Source records Block Start
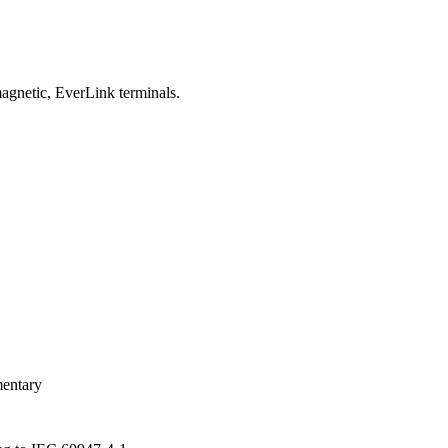
gnetic, EverLink terminals.
entary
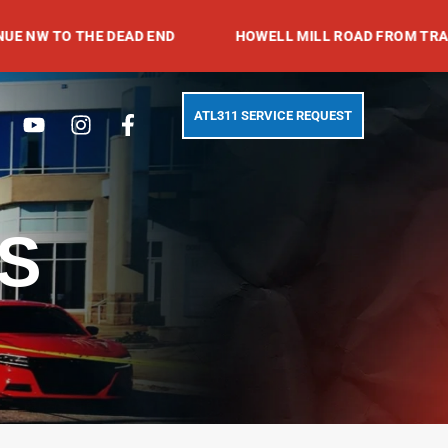
 THE DEAD END
HOWELL MILL ROAD FROM TRABERT AVE
Search
Youtube
Instagram
Facebook-
ATL311 SERVICE REQUEST
f
S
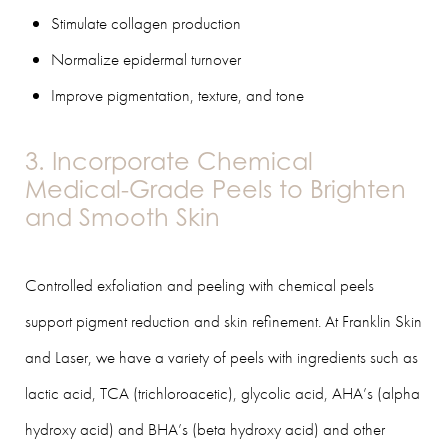
Stimulate collagen production
Normalize epidermal turnover
Improve pigmentation, texture, and tone
3. Incorporate Chemical
Medical-Grade Peels to Brighten
and Smooth Skin
Controlled exfoliation and peeling with chemical peels
support pigment reduction and skin refinement. At Franklin Skin
and Laser, we have a variety of peels with ingredients such as
lactic acid, TCA (trichloroacetic), glycolic acid, AHA’s (alpha
hydroxy acid) and BHA’s (beta hydroxy acid) and other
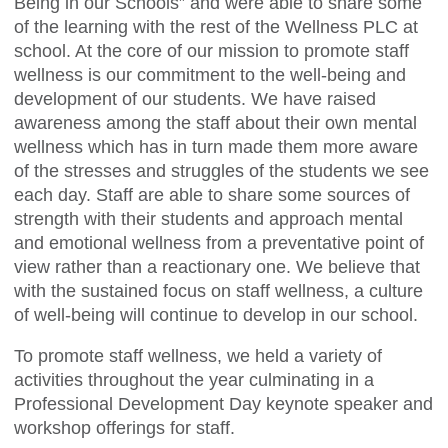
Being in our Schools” and were able to share some
of the learning with the rest of the Wellness PLC at
school. At the core of our mission to promote staff
wellness is our commitment to the well-being and
development of our students. We have raised
awareness among the staff about their own mental
wellness which has in turn made them more aware
of the stresses and struggles of the students we see
each day. Staff are able to share some sources of
strength with their students and approach mental
and emotional wellness from a preventative point of
view rather than a reactionary one. We believe that
with the sustained focus on staff wellness, a culture
of well-being will continue to develop in our school.
To promote staff wellness, we held a variety of
activities throughout the year culminating in a
Professional Development Day keynote speaker and
workshop offerings for staff.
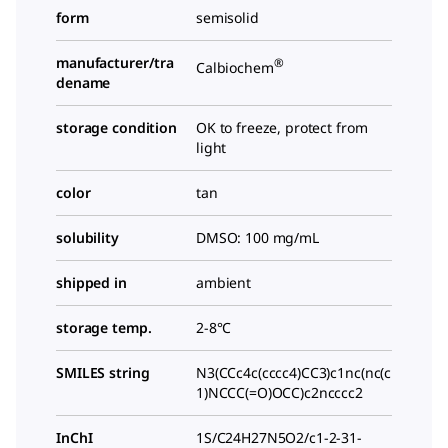
form
semisolid
manufacturer/tra
®
Calbiochem
dename
storage condition
OK to freeze, protect from
light
color
tan
solubility
DMSO: 100 mg/mL
shipped in
ambient
storage temp.
2-8°C
SMILES string
N3(CCc4c(cccc4)CC3)c1nc(nc(c
1)NCCC(=O)OCC)c2ncccc2
InChI
1S/C24H27N5O2/c1-2-31-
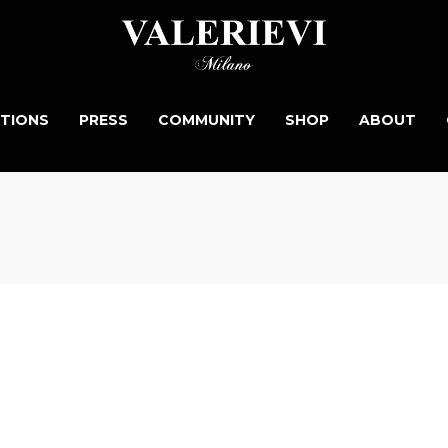
TIONS
PRESS
COMMUNITY
SHOP
ABOUT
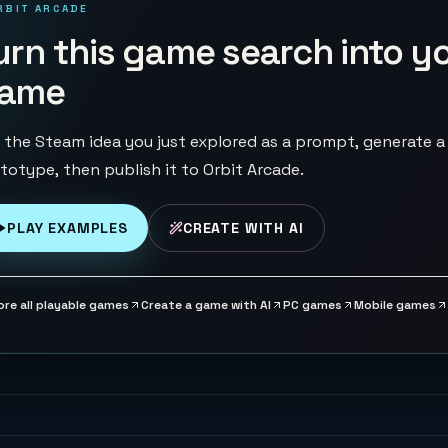
RBIT ARCADE
urn this game search into y
ame
 the Steam idea you just explored as a prompt, generate a
totype, then publish it to Orbit Arcade.
PLAY EXAMPLES
CREATE WITH AI
ore all playable games
Create a game with AI
PC games
Mobile games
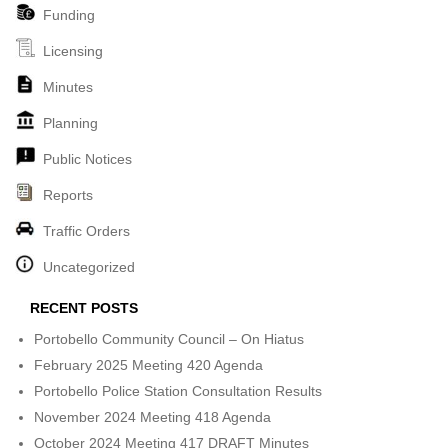
Funding
Licensing
Minutes
Planning
Public Notices
Reports
Traffic Orders
Uncategorized
RECENT POSTS
Portobello Community Council – On Hiatus
February 2025 Meeting 420 Agenda
Portobello Police Station Consultation Results
November 2024 Meeting 418 Agenda
October 2024 Meeting 417 DRAFT Minutes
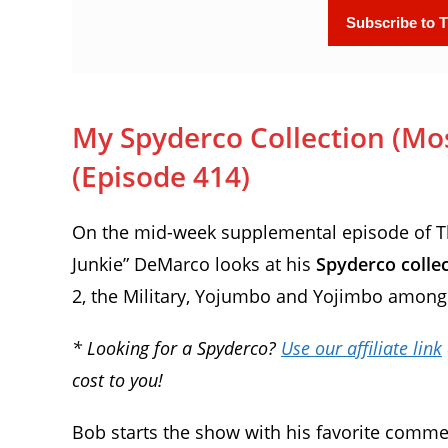
My Spyderco Collection (Most
(Episode 414)
On the mid-week supplemental episode of The
Junkie” DeMarco looks at his
Spyderco colle
2, the Military, Yojumbo and Yojimbo among
* Looking for a Spyderco?
Use our affiliate link
cost to you!
Bob starts the show with his favorite comme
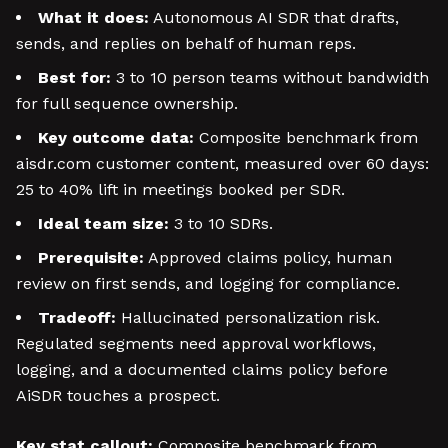
What it does:
Autonomous AI SDR that drafts,
sends, and replies on behalf of human reps.
Best for:
3 to 10 person teams without bandwidth
for full sequence ownership.
Key outcome data:
Composite benchmark from
aisdr.com customer content, measured over 60 days:
25 to 40% lift in meetings booked per SDR.
Ideal team size:
3 to 10 SDRs.
Prerequisite:
Approved claims policy, human
review on first sends, and logging for compliance.
Tradeoff:
Hallucinated personalization risk.
Regulated segments need approval workflows,
logging, and a documented claims policy before
AiSDR touches a prospect.
Key stat callout:
Composite benchmark from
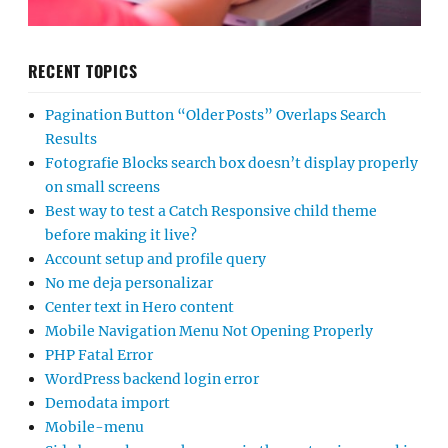
RECENT TOPICS
Pagination Button “Older Posts” Overlaps Search
Results
Fotografie Blocks search box doesn’t display properly
on small screens
Best way to test a Catch Responsive child theme
before making it live?
Account setup and profile query
No me deja personalizar
Center text in Hero content
Mobile Navigation Menu Not Opening Properly
PHP Fatal Error
WordPress backend login error
Demodata import
Mobile-menu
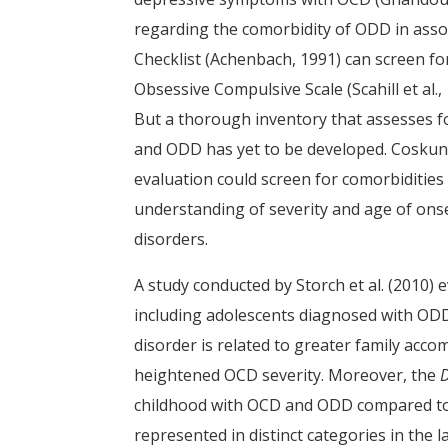
regarding the comorbidity of ODD in asso
Checklist (Achenbach, 1991) can screen fo
Obsessive Compulsive Scale (Scahill et al.
But a thorough inventory that assesses f
and ODD has yet to be developed. Coskun
evaluation could screen for comorbidities 
understanding of severity and age of ons
disorders.
A study conducted by Storch et al. (2010) 
including adolescents diagnosed with ODD
disorder is related to greater family acc
heightened OCD severity. Moreover, the
childhood with OCD and ODD compared to 
represented in distinct categories in the l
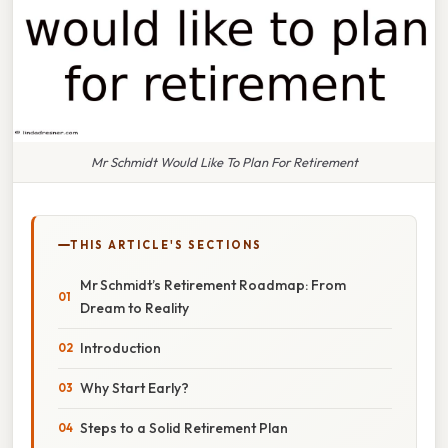
Mr Schmidt Would Like To Plan For Retirement
THIS ARTICLE'S SECTIONS
Mr Schmidt’s Retirement Roadmap: From
Dream to Reality
Introduction
Why Start Early?
Steps to a Solid Retirement Plan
Source records Block End
Task instructions - Please extract the text lines from all the items and reproduce each one without alteration, leaving the pictures out of your answer.

Answer box -
gnetic, EverLink terminals.
entary
 THE DEAD END
HOWELL MILL ROAD FROM TRABERT AVE
Search
Youtube
Instagram
Facebook-
ATL311 SERVICE REQUEST
f
S
Stimulate collagen production
Normalize epidermal turnover
Improve pigmentation, texture, and tone
3. Incorporate Chemical
Medical-Grade Peels to Brighten
and Smooth Skin
Controlled exfoliation and peeling with chemical peels
support pigment reduction and skin refinement. At Franklin Skin
and Laser, we have a variety of peels with ingredients such as
lactic acid, TCA (trichloroacetic), glycolic acid, AHA’s (alpha
hydroxy acid) and BHA’s (beta hydroxy acid) and other
Being in our Schools” and were able to share some
of the learning with the rest of the Wellness PLC at
school. At the core of our mission to promote staff
wellness is our commitment to the well-being and
development of our students. We have raised
awareness among the staff about their own mental
wellness which has in turn made them more aware
of the stresses and struggles of the students we see
each day. Staff are able to share some sources of
strength with their students and approach mental
and emotional wellness from a preventative point of
view rather than a reactionary one. We believe that
with the sustained focus on staff wellness, a culture
of well-being will continue to develop in our school.
To promote staff wellness, we held a variety of
activities throughout the year culminating in a
Professional Development Day keynote speaker and
workshop offerings for staff.
form
semisolid
manufacturer/tra
®
Calbiochem
dename
storage condition
OK to freeze, protect from
light
color
tan
solubility
DMSO: 100 mg/mL
shipped in
ambient
storage temp.
2-8°C
SMILES string
N3(CCc4c(cccc4)CC3)c1nc(nc(c
1)NCCC(=O)OCC)c2ncccc2
InChI
1S/C24H27N5O2/c1-2-31-
TIONS
PRESS
COMMUNITY
SHOP
ABOUT
RBIT ARCADE
urn this game search into y
ame
 the Steam idea you just explored as a prompt, generate a
totype, then publish it to Orbit Arcade.
PLAY EXAMPLES
CREATE WITH AI
ore all playable games
Create a game with AI
PC games
Mobile games
Funding
Licensing
Minutes
Planning
Public Notices
Reports
Traffic Orders
Uncategorized
RECENT POSTS
Portobello Community Council – On Hiatus
February 2025 Meeting 420 Agenda
Portobello Police Station Consultation Results
November 2024 Meeting 418 Agenda
October 2024 Meeting 417 DRAFT Minutes
My Spyderco Collection (Most
(Episode 414)
On the mid-week supplemental episode of The
Junkie” DeMarco looks at his
Spyderco colle
2, the Military, Yojumbo and Yojimbo among
* Looking for a Spyderco?
Use our affiliate link
cost to you!
Bob starts the show with his favorite comme
What it does:
Autonomous AI SDR that drafts,
sends, and replies on behalf of human reps.
Best for:
3 to 10 person teams without bandwidth
for full sequence ownership.
Key outcome data:
Composite benchmark from
aisdr.com customer content, measured over 60 days:
25 to 40% lift in meetings booked per SDR.
Ideal team size:
3 to 10 SDRs.
Prerequisite:
Approved claims policy, human
review on first sends, and logging for compliance.
Tradeoff:
Hallucinated personalization risk.
Regulated segments need approval workflows,
logging, and a documented claims policy before
AiSDR touches a prospect.
Key stat callout:
Composite benchmark from
RECENT TOPICS
Pagination Button “Older Posts” Overlaps Search
Results
Fotografie Blocks search box doesn’t display properly
on small screens
Best way to test a Catch Responsive child theme
before making it live?
Account setup and profile query
No me deja personalizar
Center text in Hero content
Mobile Navigation Menu Not Opening Properly
PHP Fatal Error
WordPress backend login error
Demodata import
Mobile-menu
regarding the comorbidity of ODD in asso
Checklist (Achenbach, 1991) can screen fo
Obsessive Compulsive Scale (Scahill et al.
But a thorough inventory that assesses f
and ODD has yet to be developed. Coskun
evaluation could screen for comorbidities 
understanding of severity and age of ons
disorders.
A study conducted by Storch et al. (2010) 
including adolescents diagnosed with ODD
disorder is related to greater family acc
heightened OCD severity. Moreover, the
childhood with OCD and ODD compared to 
represented in distinct categories in the l
Mr Schmidt Would Like To Plan For Retirement
THIS ARTICLE'S SECTIONS
Mr Schmidt’s Retirement Roadmap: From
Dream to Reality
Introduction
Why Start Early?
Steps to a Solid Retirement Plan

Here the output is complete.